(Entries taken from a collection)
◇ ◇ ◇ ◇ ◇ ◇ ◇
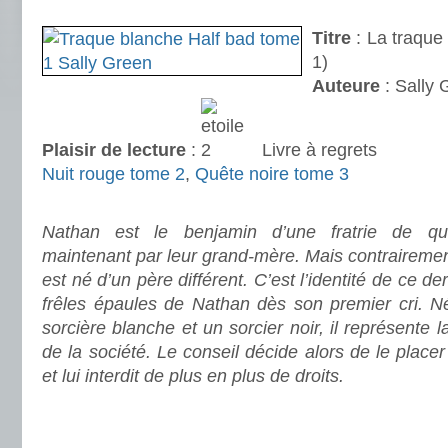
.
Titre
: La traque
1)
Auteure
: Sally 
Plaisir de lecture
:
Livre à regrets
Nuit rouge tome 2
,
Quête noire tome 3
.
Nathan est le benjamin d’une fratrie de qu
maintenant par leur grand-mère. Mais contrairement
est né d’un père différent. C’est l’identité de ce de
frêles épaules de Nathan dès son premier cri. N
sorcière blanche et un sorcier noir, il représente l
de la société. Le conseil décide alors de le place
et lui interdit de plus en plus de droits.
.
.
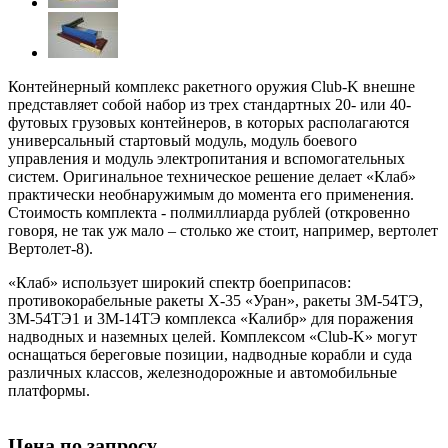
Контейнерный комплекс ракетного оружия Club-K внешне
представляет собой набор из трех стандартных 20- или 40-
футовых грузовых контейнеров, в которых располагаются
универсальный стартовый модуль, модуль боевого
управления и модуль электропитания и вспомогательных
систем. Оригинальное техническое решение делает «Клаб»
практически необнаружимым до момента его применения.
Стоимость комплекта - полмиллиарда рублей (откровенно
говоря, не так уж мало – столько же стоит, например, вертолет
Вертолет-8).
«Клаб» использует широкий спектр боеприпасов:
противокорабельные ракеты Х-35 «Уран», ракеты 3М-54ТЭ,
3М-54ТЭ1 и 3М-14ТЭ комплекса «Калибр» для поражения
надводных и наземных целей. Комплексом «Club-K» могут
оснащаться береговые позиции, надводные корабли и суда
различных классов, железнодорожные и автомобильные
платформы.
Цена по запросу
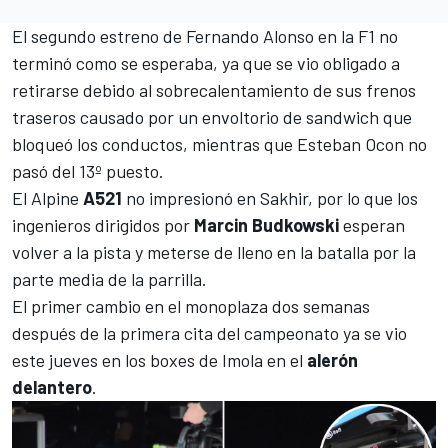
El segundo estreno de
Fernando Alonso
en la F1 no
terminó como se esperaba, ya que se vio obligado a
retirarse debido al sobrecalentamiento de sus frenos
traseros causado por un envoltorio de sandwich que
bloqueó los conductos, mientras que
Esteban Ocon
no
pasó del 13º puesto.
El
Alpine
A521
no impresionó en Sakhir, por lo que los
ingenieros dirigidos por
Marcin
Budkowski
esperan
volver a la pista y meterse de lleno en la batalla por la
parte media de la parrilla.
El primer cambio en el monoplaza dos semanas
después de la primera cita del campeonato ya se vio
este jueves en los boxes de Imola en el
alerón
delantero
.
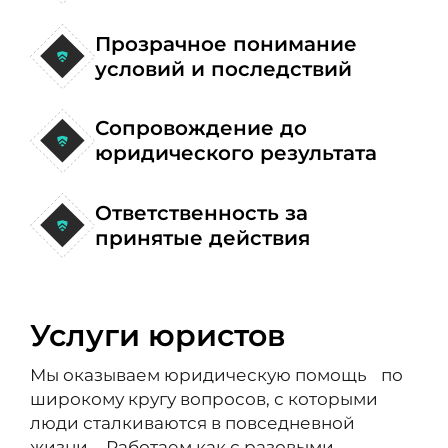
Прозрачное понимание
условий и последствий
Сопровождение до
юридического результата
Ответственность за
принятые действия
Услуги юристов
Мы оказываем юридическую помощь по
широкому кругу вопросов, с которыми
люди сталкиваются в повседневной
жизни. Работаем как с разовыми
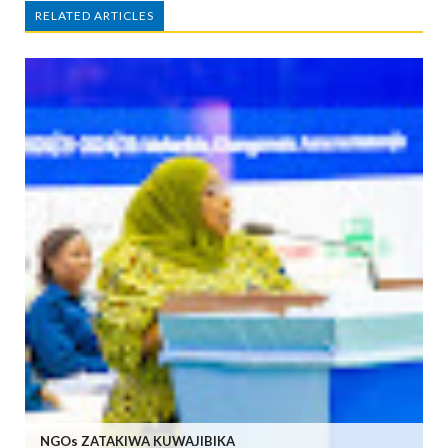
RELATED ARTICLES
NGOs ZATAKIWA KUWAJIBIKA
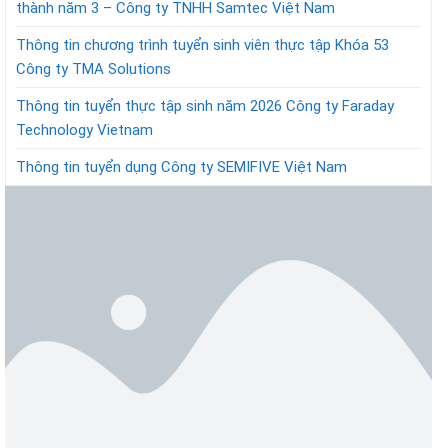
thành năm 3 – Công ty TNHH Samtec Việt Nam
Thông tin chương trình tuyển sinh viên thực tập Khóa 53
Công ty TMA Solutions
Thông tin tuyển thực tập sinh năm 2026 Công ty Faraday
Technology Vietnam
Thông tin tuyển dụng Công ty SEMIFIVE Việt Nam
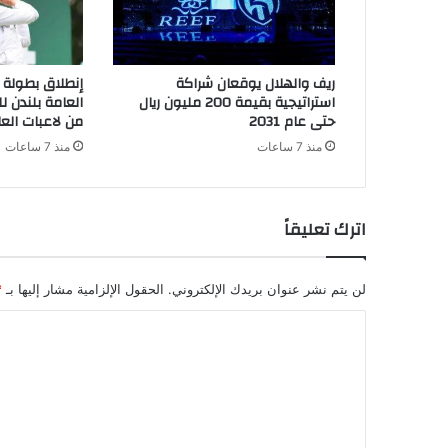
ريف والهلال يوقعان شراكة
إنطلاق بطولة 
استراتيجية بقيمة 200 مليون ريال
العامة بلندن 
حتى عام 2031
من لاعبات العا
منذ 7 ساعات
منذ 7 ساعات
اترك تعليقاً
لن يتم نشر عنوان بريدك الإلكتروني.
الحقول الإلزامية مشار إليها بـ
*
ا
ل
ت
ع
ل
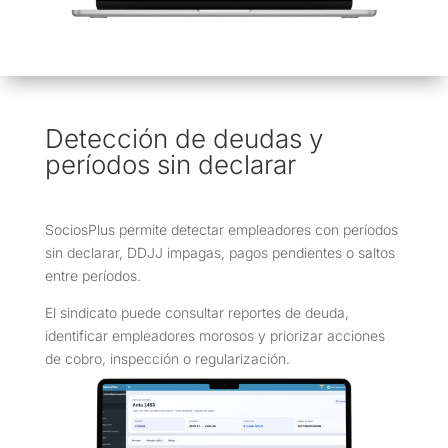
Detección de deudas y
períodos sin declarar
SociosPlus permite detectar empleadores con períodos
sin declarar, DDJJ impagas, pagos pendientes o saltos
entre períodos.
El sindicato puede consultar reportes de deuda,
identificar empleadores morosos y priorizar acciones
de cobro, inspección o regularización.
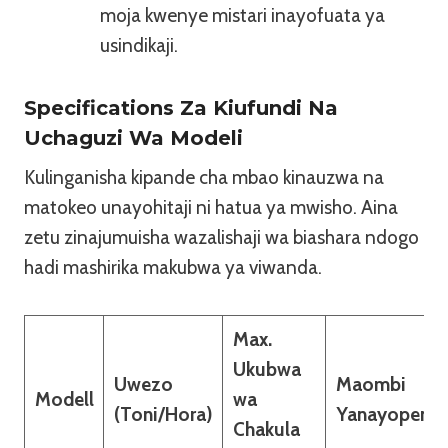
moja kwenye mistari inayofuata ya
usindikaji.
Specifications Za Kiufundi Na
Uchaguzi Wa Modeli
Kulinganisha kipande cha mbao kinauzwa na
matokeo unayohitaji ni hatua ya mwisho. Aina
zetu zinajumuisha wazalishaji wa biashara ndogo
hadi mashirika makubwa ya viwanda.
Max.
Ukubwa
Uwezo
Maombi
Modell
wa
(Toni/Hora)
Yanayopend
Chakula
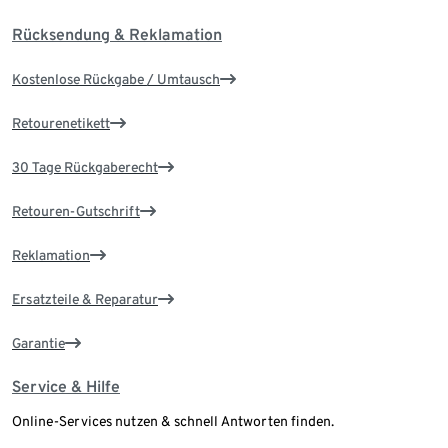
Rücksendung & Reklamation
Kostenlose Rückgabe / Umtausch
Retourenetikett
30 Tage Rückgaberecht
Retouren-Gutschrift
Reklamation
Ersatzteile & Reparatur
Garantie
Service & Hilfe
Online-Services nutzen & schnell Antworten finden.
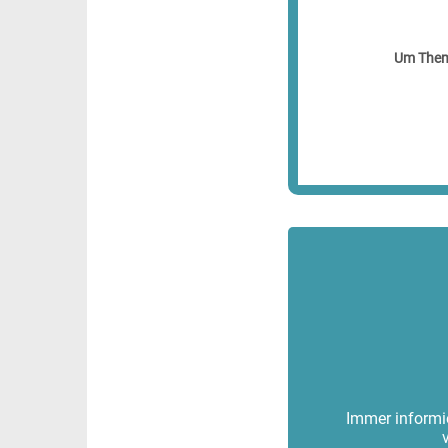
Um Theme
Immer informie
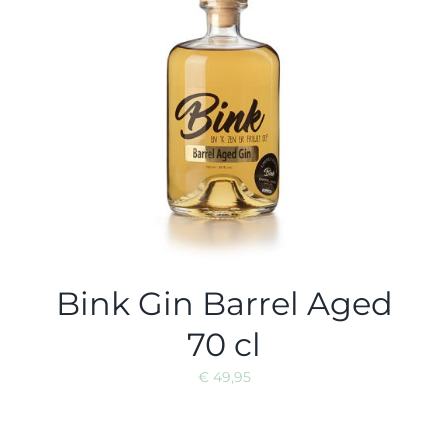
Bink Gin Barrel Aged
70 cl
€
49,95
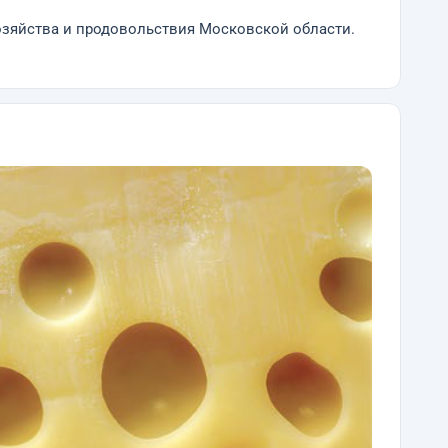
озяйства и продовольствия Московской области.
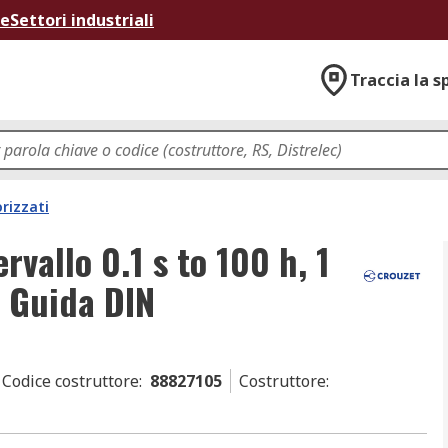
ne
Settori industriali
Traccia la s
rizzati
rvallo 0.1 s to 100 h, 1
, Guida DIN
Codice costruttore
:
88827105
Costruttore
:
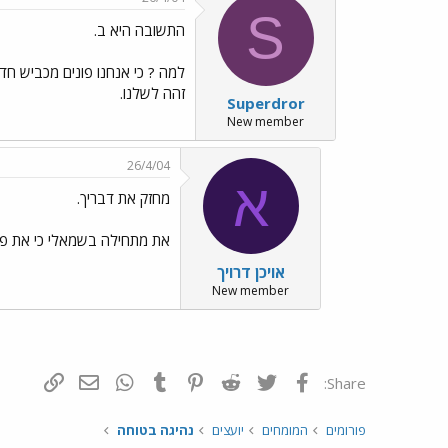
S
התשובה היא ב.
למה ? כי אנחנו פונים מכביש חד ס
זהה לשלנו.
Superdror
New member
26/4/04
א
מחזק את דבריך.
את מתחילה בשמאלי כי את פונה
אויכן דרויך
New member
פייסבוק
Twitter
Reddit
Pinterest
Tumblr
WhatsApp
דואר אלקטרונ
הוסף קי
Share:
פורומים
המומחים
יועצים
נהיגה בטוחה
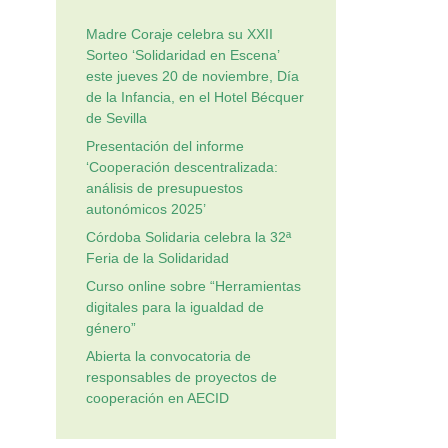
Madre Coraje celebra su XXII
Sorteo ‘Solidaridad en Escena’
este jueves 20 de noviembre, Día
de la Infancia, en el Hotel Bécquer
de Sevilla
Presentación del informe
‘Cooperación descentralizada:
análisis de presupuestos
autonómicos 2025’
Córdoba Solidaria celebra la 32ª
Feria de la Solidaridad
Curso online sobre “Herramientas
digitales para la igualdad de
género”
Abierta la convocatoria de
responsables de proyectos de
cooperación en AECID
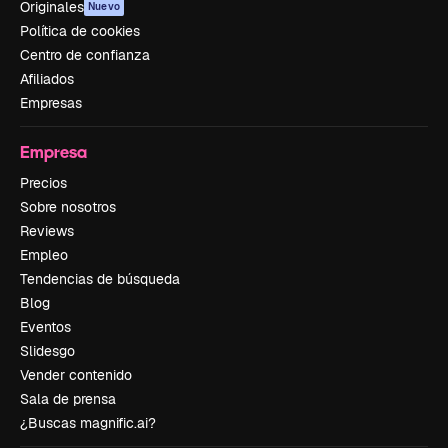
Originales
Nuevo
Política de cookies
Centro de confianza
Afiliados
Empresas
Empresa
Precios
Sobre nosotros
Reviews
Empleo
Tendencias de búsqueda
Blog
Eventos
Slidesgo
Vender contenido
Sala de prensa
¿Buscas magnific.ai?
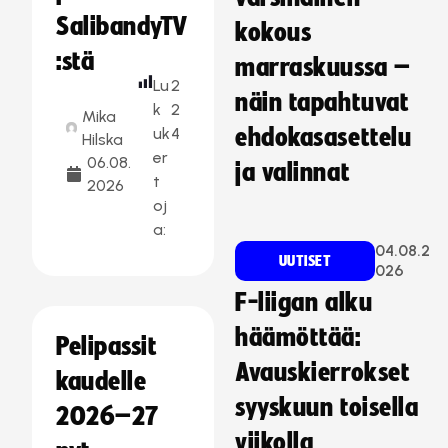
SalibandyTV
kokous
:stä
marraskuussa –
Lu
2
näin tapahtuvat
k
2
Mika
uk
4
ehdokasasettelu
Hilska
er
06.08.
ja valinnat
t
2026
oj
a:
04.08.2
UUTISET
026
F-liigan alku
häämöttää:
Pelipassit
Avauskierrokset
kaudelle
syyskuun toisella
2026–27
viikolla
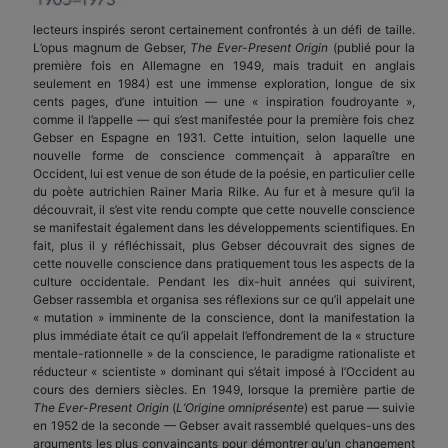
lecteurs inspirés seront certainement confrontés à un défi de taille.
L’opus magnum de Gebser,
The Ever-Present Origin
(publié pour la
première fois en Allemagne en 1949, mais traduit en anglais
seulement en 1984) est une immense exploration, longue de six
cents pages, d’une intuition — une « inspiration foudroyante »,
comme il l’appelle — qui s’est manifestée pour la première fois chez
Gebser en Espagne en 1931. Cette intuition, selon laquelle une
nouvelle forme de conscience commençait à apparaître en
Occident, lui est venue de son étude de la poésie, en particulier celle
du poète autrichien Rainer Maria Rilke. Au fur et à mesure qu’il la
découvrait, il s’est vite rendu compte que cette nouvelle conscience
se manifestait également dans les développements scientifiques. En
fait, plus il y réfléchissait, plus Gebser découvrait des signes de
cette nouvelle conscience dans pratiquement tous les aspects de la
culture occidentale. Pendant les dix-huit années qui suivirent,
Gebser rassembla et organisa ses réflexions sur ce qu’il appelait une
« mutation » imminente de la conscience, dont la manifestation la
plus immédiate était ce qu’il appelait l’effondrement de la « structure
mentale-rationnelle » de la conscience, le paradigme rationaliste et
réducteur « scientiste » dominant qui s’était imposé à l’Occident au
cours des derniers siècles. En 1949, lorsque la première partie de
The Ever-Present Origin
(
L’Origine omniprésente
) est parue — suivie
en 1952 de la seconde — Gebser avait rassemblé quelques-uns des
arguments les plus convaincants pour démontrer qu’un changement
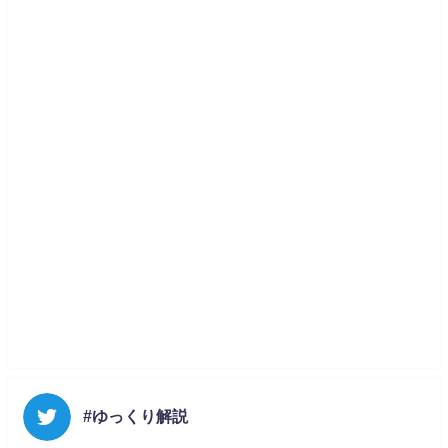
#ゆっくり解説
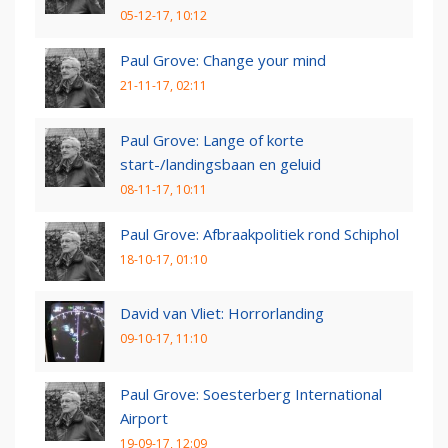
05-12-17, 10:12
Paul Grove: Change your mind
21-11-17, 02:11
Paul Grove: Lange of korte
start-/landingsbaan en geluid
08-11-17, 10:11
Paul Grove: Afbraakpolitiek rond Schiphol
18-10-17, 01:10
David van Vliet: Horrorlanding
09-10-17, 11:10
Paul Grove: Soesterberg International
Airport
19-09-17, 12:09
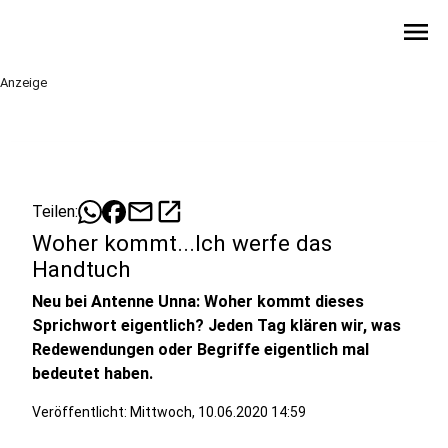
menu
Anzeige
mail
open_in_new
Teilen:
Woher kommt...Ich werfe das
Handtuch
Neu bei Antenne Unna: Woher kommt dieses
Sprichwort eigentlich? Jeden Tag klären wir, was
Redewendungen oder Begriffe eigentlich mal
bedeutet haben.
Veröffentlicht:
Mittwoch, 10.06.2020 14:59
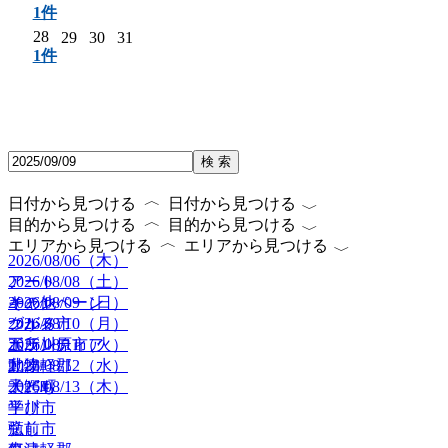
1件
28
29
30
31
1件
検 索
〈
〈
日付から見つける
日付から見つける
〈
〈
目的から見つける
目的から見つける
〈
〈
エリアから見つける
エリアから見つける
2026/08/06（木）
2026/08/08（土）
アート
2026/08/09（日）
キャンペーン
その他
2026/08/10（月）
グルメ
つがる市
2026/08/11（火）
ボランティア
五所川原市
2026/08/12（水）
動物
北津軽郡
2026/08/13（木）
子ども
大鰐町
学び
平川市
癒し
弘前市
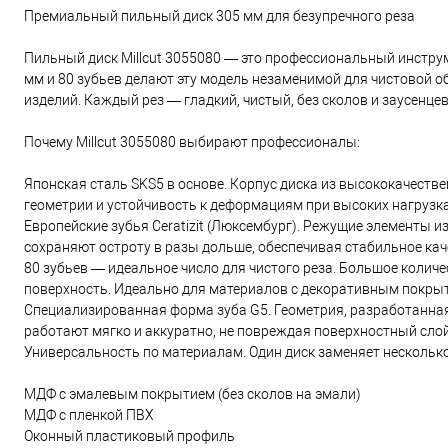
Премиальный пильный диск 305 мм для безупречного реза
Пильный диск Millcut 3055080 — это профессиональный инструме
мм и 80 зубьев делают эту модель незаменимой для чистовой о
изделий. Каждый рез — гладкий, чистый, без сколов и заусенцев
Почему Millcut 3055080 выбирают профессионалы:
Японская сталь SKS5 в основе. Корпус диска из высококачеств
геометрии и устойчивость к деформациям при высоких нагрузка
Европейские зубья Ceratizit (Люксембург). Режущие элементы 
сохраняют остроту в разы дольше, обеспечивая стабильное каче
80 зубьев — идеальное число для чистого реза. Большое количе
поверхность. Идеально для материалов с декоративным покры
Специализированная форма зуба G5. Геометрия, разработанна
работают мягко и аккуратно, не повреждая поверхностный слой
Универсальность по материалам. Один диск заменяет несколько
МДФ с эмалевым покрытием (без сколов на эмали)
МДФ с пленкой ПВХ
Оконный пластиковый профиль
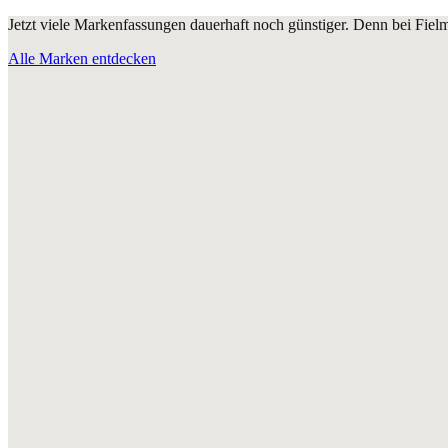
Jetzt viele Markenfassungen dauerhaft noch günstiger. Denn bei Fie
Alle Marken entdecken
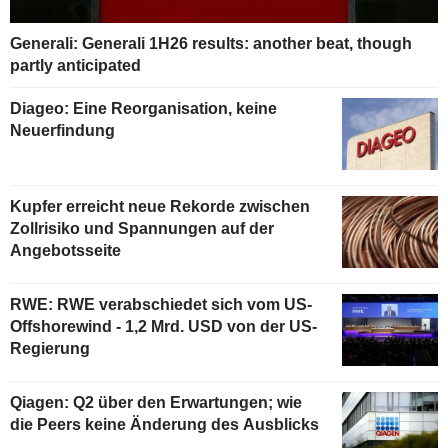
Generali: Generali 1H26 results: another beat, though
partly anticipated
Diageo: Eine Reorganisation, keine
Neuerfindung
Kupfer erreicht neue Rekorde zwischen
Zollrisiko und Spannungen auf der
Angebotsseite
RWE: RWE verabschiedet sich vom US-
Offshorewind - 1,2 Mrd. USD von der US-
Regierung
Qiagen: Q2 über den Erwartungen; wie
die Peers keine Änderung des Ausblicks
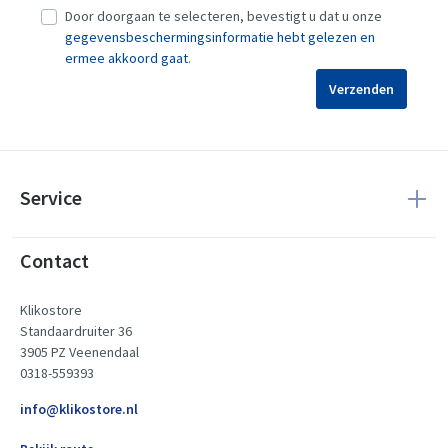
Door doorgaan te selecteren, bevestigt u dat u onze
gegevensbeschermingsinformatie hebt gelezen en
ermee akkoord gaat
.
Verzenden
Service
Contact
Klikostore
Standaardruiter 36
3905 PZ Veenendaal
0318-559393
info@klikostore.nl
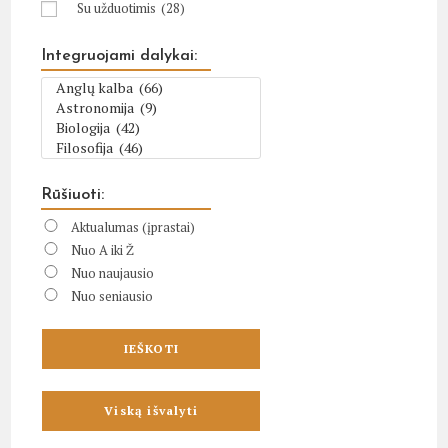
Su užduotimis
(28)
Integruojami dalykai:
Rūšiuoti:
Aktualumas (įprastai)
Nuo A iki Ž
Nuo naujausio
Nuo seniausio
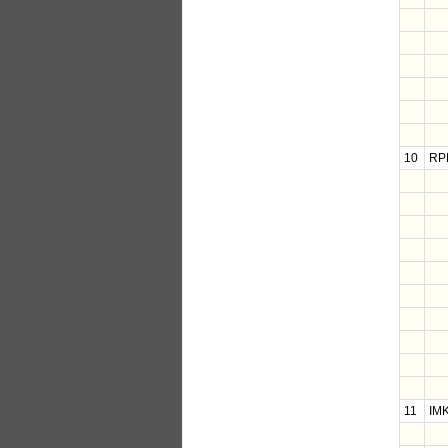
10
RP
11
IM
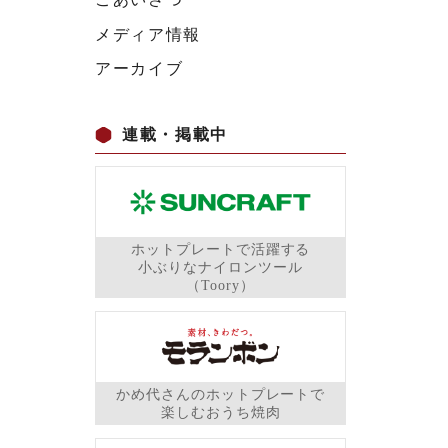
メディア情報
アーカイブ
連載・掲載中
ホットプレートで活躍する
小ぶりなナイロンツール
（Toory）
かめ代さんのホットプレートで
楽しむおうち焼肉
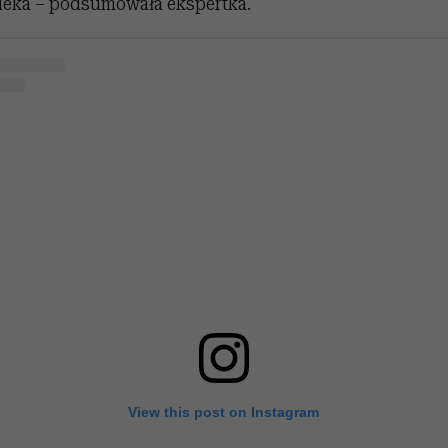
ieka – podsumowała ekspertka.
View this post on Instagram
◇ ◇ ◇ ◇ ◇ ◇ ◇
**WHAT YOU ARE ASKED TO DO:** Reproduce the entries word for word, starting at the beginning and stopping after the line that contains "Цена по запросу". Leave the pictures out.

**RESPONSE AREA:**
.
Titre
: La traque
1)
Auteure
: Sally 
Plaisir de lecture
:
Livre à regrets
Nuit rouge tome 2
,
Quête noire tome 3
.
Nathan est le benjamin d’une fratrie de qu
maintenant par leur grand-mère. Mais contrairement
est né d’un père différent. C’est l’identité de ce de
frêles épaules de Nathan dès son premier cri. N
sorcière blanche et un sorcier noir, il représente l
de la société. Le conseil décide alors de le place
et lui interdit de plus en plus de droits.
.
.
Контейнерный комплекс ракетного оружия Club-K внешне
представляет собой набор из трех стандартных 20- или 40-
футовых грузовых контейнеров, в которых располагаются
универсальный стартовый модуль, модуль боевого
управления и модуль электропитания и вспомогательных
систем. Оригинальное техническое решение делает «Клаб»
практически необнаружимым до момента его применения.
Стоимость комплекта - полмиллиарда рублей (откровенно
говоря, не так уж мало – столько же стоит, например, вертолет
Вертолет-8).
«Клаб» использует широкий спектр боеприпасов:
противокорабельные ракеты Х-35 «Уран», ракеты 3М-54ТЭ,
3М-54ТЭ1 и 3М-14ТЭ комплекса «Калибр» для поражения
надводных и наземных целей. Комплексом «Club-K» могут
оснащаться береговые позиции, надводные корабли и суда
различных классов, железнодорожные и автомобильные
платформы.
Цена по запросу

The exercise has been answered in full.